Data section:
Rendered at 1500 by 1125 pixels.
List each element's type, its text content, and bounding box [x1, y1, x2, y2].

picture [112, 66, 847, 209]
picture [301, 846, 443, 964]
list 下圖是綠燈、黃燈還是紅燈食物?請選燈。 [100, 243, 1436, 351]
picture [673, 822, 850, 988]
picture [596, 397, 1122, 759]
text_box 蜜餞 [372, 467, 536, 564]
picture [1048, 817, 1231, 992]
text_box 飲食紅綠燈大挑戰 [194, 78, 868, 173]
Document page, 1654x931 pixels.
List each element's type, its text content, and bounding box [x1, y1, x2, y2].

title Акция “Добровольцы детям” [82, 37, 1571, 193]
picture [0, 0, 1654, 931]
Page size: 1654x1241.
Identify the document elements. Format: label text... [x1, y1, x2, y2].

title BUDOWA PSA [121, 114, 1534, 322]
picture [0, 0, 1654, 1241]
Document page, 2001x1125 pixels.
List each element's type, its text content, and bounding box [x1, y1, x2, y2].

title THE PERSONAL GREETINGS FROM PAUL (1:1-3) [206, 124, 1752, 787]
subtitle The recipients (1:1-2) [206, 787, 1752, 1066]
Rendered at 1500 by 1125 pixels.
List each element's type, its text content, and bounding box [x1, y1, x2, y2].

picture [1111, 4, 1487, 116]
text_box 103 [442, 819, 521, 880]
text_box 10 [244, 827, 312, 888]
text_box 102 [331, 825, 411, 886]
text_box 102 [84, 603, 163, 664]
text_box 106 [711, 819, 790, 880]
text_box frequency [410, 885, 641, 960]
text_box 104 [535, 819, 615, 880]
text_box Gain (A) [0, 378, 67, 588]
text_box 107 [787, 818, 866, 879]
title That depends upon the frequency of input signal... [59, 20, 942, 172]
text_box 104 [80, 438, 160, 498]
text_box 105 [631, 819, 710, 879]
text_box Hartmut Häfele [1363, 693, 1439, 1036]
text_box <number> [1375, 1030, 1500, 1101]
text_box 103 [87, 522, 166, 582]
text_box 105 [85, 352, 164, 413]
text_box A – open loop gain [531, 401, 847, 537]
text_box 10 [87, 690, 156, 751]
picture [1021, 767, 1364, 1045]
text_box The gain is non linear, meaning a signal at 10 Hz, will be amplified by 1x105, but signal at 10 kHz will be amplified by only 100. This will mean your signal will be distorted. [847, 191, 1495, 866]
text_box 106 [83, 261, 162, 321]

What is expected: Return every line of the listing above unchanged, character for character, from the first line to the last.

Exercise output:
Rendered at 1500 by 1125 pixels.
List each element's type, its text content, and bounding box [x1, y1, x2, y2].

picture [112, 66, 847, 209]
picture [301, 846, 443, 964]
list 下圖是綠燈、黃燈還是紅燈食物?請選燈。 [100, 243, 1436, 351]
picture [673, 822, 850, 988]
picture [596, 397, 1122, 759]
text_box 蜜餞 [372, 467, 536, 564]
picture [1048, 817, 1231, 992]
text_box 飲食紅綠燈大挑戰 [194, 78, 868, 173]
Document page, 1654x931 pixels.
List each element's type, its text content, and bounding box [x1, y1, x2, y2].

title Акция “Добровольцы детям” [82, 37, 1571, 193]
picture [0, 0, 1654, 931]
Page size: 1654x1241.
Identify the document elements. Format: label text... [x1, y1, x2, y2].

title BUDOWA PSA [121, 114, 1534, 322]
picture [0, 0, 1654, 1241]
Document page, 2001x1125 pixels.
List each element's type, its text content, and bounding box [x1, y1, x2, y2].

title THE PERSONAL GREETINGS FROM PAUL (1:1-3) [206, 124, 1752, 787]
subtitle The recipients (1:1-2) [206, 787, 1752, 1066]
Rendered at 1500 by 1125 pixels.
List each element's type, its text content, and bounding box [x1, y1, x2, y2].

picture [1111, 4, 1487, 116]
text_box 103 [442, 819, 521, 880]
text_box 10 [244, 827, 312, 888]
text_box 102 [331, 825, 411, 886]
text_box 102 [84, 603, 163, 664]
text_box 106 [711, 819, 790, 880]
text_box frequency [410, 885, 641, 960]
text_box 104 [535, 819, 615, 880]
text_box Gain (A) [0, 378, 67, 588]
text_box 107 [787, 818, 866, 879]
title That depends upon the frequency of input signal... [59, 20, 942, 172]
text_box 104 [80, 438, 160, 498]
text_box 105 [631, 819, 710, 879]
text_box Hartmut Häfele [1363, 693, 1439, 1036]
text_box <number> [1375, 1030, 1500, 1101]
text_box 103 [87, 522, 166, 582]
text_box 105 [85, 352, 164, 413]
text_box A – open loop gain [531, 401, 847, 537]
text_box 10 [87, 690, 156, 751]
picture [1021, 767, 1364, 1045]
text_box The gain is non linear, meaning a signal at 10 Hz, will be amplified by 1x105, but signal at 10 kHz will be amplified by only 100. This will mean your signal will be distorted. [847, 191, 1495, 866]
text_box 106 [83, 261, 162, 321]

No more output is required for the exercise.